A scout entered Ceirach's tent—really just a length of ragged fabric held up by four rotting stakes—and placed the report on the the stump before slinking back out. The fellow had lost his tongue some years ago. Ceirach unfurled the rough scroll. There was still a pretence of strategy and planning about all this. There were no less than seven enemy encampments, two lurking in the remains of an ancient Titan, one in the crumbling remnants of a Watchtower Temple—Ceirach wanted in there, he noted down, before they could use any of its magics against him—and finally the rest were spread about, one in the open, practically daring to be assaulted.
Ceirach was one of the original forsaken. He was old, gnarled, but rage spurred his limbs on still. He remembered the Great Battle, long after the Saviour and the Prince had each taken their faithful to whatever outer realm they now dwelt in, when the Vaesyr battle-gods had cast down the last of the Titans, and one final Song of Honour and Might resounded in the wake of their glorious ascendance to new world. He remembered that song, and the dim memory of it stirred him sometimes. The dagger-axe at his waist was a Prince-folk weapon, plundered from a half-buried Palace Temple, its intricate geometrical decorations clearly visible despite some decades of blood, bile, and slime that had washed over it. The twelve thin little medallions around his neck were his own secret stash of Saviour-folk grace-given gifts, whose regenerative, purifying properties were no longer needed by the corpses they had lain with. And soon, he'd be able to add some some magic from the nameless wandering folk to his arsenal.

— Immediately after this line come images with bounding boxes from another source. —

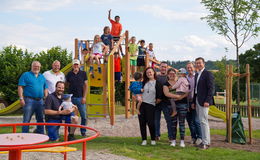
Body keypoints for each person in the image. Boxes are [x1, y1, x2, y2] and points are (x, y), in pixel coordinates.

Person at [18, 61, 48, 134]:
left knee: (40, 119)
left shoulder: (42, 76)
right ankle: (24, 135)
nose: (36, 68)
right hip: (29, 100)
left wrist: (46, 98)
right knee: (26, 119)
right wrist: (21, 98)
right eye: (35, 66)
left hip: (40, 101)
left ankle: (40, 135)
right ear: (31, 66)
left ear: (40, 67)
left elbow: (45, 88)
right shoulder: (26, 75)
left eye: (38, 66)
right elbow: (20, 87)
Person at [192, 57, 214, 150]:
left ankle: (206, 143)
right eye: (196, 63)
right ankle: (205, 142)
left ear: (204, 63)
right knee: (201, 121)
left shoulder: (208, 74)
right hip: (197, 100)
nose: (198, 64)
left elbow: (211, 88)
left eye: (200, 63)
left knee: (204, 121)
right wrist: (194, 101)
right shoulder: (197, 74)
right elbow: (195, 89)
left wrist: (207, 101)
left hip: (204, 101)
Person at [163, 68, 189, 147]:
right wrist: (178, 96)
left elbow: (188, 90)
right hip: (172, 106)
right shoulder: (166, 84)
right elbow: (167, 94)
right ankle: (173, 141)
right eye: (170, 73)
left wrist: (181, 97)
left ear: (176, 74)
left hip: (182, 104)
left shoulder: (180, 81)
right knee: (173, 124)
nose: (172, 75)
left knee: (182, 123)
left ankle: (182, 141)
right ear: (167, 75)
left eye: (173, 73)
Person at [138, 67, 163, 146]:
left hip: (151, 105)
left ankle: (153, 139)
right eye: (147, 72)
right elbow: (137, 91)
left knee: (151, 123)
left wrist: (153, 103)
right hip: (142, 104)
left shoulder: (157, 83)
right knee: (142, 123)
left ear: (153, 73)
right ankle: (144, 139)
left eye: (150, 72)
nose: (149, 73)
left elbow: (159, 97)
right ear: (146, 74)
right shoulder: (143, 82)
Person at [66, 59, 88, 137]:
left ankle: (83, 131)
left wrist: (84, 97)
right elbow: (67, 85)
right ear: (72, 65)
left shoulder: (83, 73)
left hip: (80, 97)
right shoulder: (69, 74)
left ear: (79, 65)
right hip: (71, 99)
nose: (76, 66)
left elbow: (86, 86)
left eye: (77, 64)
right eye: (74, 64)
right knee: (71, 116)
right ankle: (71, 133)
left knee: (84, 116)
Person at [154, 62, 174, 142]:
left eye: (165, 67)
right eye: (162, 67)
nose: (163, 68)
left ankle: (170, 136)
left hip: (166, 102)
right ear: (159, 67)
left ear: (167, 68)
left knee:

All these marks of faith. The commander-general had been born long after the gods left, so he didn't know. He clung to these things only because he had not been there to feel the absence of any embrace, because he did not have the resentment and regret the oldest forsaken nursed in their hearts. For him, it was all just tools of sorcery and conquest. No tenderness, no potential. Ceirach had begun to think the commander-general was enjoying it all. A lot of his younger kind ended up that way. Even after the end times there were still further godless depths to sink to, it seemed. Would Ceirach rather the commander-general be trying to resurrect Titans? Not particularly. Or seek oblivion from the mistake of life? No, that was like giving up. Would Ceirach rather the endless war continue then? He didn't know if another choice existed. Not with the forsaken.

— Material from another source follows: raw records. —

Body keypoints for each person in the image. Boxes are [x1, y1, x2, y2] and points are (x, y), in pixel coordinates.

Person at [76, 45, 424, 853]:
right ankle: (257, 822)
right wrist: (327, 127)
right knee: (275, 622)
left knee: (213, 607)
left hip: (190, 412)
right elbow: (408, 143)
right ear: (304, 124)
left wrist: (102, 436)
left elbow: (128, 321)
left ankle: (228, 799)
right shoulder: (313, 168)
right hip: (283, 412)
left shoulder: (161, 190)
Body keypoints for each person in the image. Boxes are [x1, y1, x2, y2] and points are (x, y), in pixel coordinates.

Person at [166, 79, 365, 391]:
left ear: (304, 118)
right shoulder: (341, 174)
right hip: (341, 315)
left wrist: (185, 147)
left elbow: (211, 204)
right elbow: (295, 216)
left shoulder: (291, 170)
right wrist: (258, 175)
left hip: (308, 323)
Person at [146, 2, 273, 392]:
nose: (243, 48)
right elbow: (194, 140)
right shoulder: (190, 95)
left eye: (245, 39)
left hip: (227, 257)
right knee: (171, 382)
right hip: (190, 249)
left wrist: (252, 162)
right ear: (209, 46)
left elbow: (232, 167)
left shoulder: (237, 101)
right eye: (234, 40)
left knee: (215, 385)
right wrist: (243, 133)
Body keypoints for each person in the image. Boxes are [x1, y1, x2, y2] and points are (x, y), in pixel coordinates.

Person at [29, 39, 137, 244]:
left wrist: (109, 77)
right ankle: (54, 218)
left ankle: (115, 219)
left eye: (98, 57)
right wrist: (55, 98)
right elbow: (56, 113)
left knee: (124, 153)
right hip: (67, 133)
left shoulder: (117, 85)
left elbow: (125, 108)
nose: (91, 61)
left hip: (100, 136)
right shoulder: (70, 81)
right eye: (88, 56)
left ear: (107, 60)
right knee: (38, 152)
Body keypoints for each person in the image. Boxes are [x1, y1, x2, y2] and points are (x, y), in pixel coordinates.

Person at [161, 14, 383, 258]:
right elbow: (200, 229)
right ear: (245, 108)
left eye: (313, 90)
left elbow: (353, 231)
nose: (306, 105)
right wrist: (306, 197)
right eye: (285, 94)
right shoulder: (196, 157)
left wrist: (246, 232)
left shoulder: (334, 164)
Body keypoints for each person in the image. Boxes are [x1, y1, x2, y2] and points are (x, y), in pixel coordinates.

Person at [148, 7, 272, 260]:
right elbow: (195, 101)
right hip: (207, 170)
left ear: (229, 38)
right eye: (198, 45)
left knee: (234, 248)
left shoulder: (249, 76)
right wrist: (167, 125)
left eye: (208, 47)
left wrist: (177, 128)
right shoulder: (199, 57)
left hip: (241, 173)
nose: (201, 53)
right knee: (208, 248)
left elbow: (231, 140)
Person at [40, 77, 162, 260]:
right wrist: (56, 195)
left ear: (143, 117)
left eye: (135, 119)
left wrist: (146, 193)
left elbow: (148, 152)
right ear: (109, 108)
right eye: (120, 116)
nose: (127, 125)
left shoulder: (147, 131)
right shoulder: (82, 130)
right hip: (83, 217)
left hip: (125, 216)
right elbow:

This free-for-all onslaught was the ultimate reflection of themselves: scornful, but hungry. The promise of salvation, or at least a purpose of some kind, tugged at their souls. The Tower was not in reach yet, not for his band. There were many who had made it much closer, only to be engulfed in conflicts of such fury that no one emerged from them. It was like the closer they got to the blasted thing, the worse they became. And he didn't believe it was the Tower's doing. It was them. Why not just wipe the world clean, then, he wondered of the gods? Why make us suffer? Because there was salvation in that Tower. And the forsaken had to work for it now that the time for freely given faith was long past. It was the only answer that made sense. Cruelty was the domain of the forsaken, after all.
A horn sounded. And then two others in the distance. So much for that wandering folk magic. At least for now, anyway. Someone else had come along, but Ceirach stopped himself as he went to jump up. There were thoughts—more notions, or impressions than thoughts really, that stayed him. Just for a second. Uncertainty, but not indecision. Not hesitancy. Futility that asked a question, rather than the usual pit in the stomach it made.
But standing here wouldn't get him or his people any closer to the Tower.